- _EXERCISE INSTRUCTIONS_:
Restate only the tail of the data below, starting at the line that contains "text: (656, 865) -> (806, 952), moved" and including the last line, word for word.

(Before and after comparisons)
++++++++++++++++++++

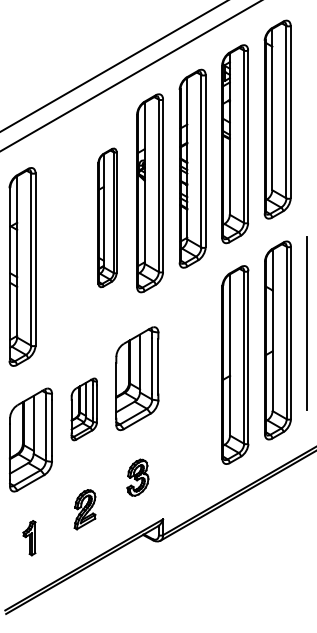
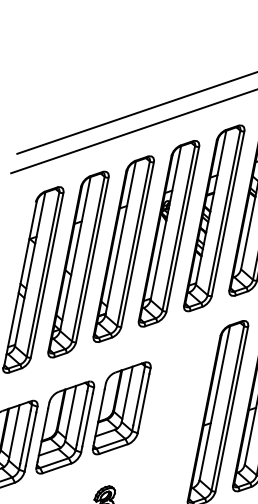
part: (107, 217) -> (123, 248), size x1.43
part: (64, 242) -> (78, 264), added
part: (84, 409) -> (65, 427), size x1.67

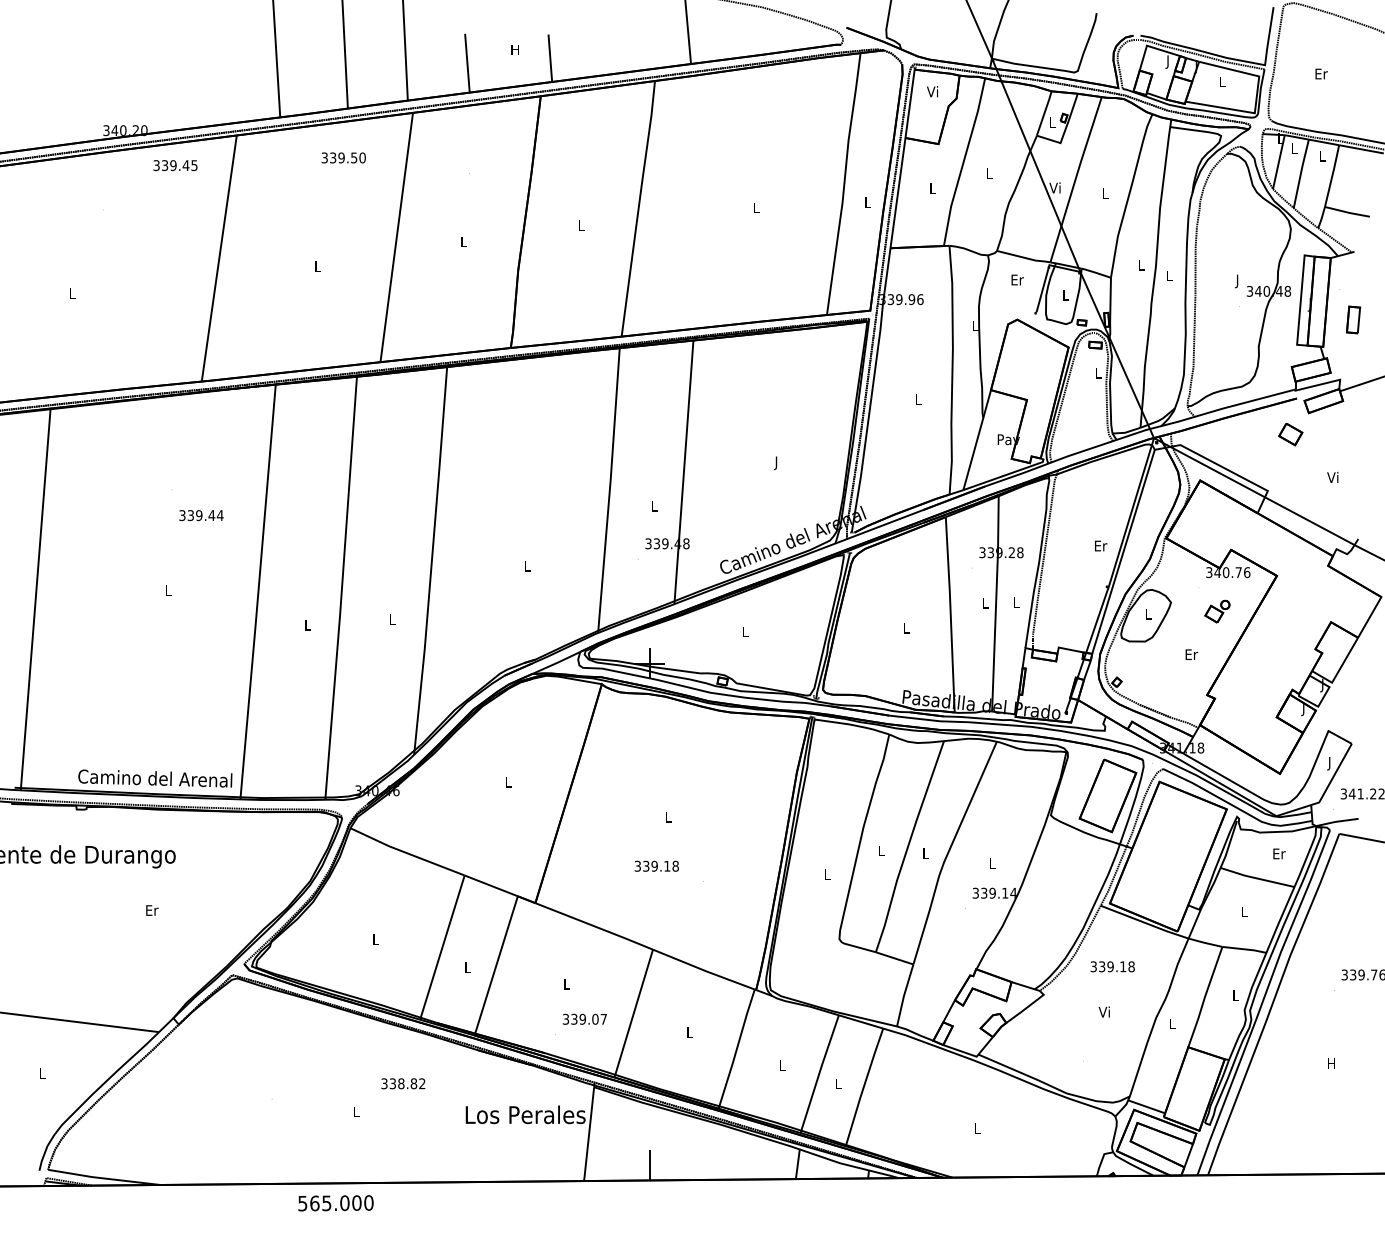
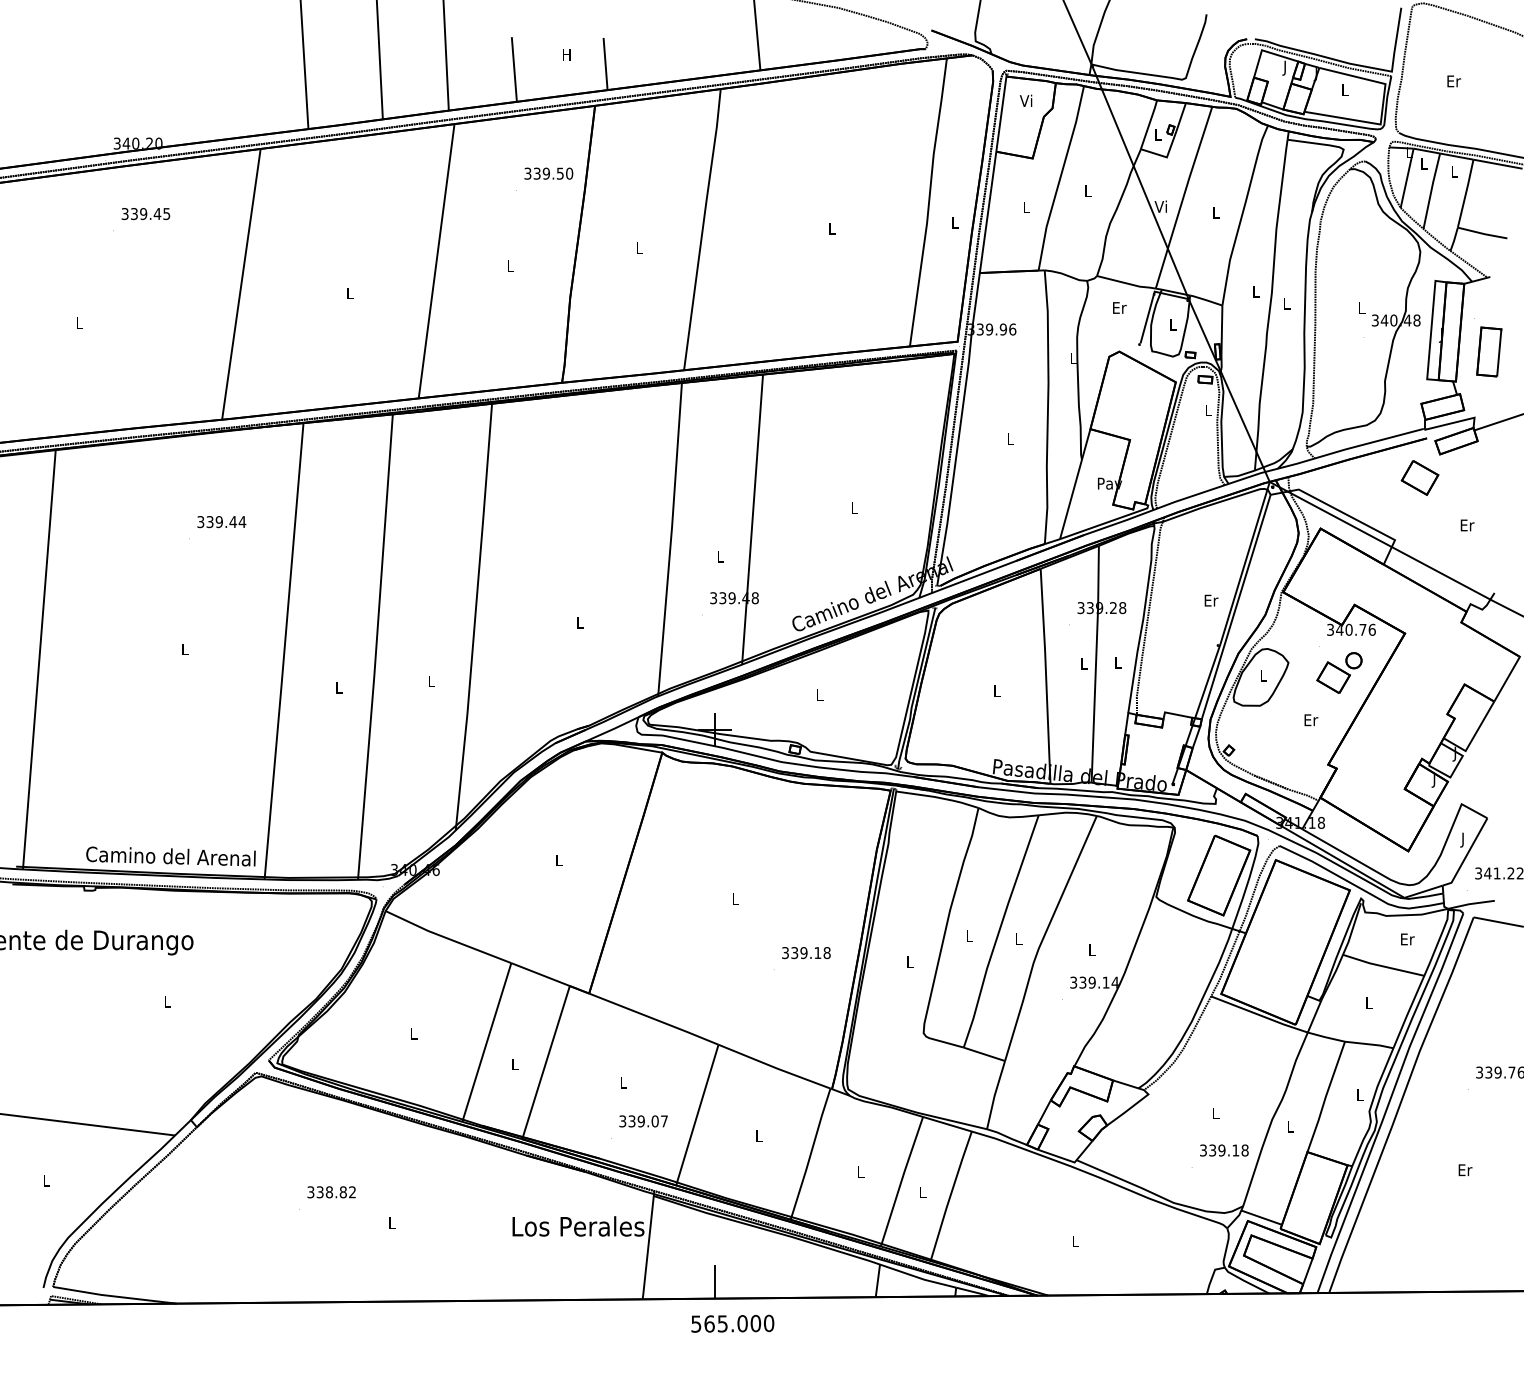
text: (343, 157) -> (548, 173), moved
text: (175, 165) -> (145, 213), moved
text: (1237, 281) -> (1361, 309), J -> L
part: (1353, 319) -> (1489, 351), size x1.67
part: (1290, 434) -> (1419, 477), size x1.43
text: (776, 463) -> (854, 509), J -> L
text: (1333, 476) -> (1467, 524), Vi -> Er
text: (201, 515) -> (221, 521), moved
part: (1217, 611) -> (1339, 672), size x1.67
text: (656, 865) -> (806, 952), moved
text: (152, 910) -> (167, 1001), Er -> L
text: (1112, 966) -> (1224, 1150), moved
text: (1103, 1011) -> (1214, 1112), Vi -> L
text: (1331, 1063) -> (1465, 1169), H -> Er
text: (403, 1083) -> (331, 1191), moved
text: (335, 1203) -> (732, 1324), moved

++++++++++++++++++++

- _PROBLEM SOLUTION_:
text: (656, 865) -> (806, 952), moved
text: (152, 910) -> (167, 1001), Er -> L
text: (1112, 966) -> (1224, 1150), moved
text: (1103, 1011) -> (1214, 1112), Vi -> L
text: (1331, 1063) -> (1465, 1169), H -> Er
text: (403, 1083) -> (331, 1191), moved
text: (335, 1203) -> (732, 1324), moved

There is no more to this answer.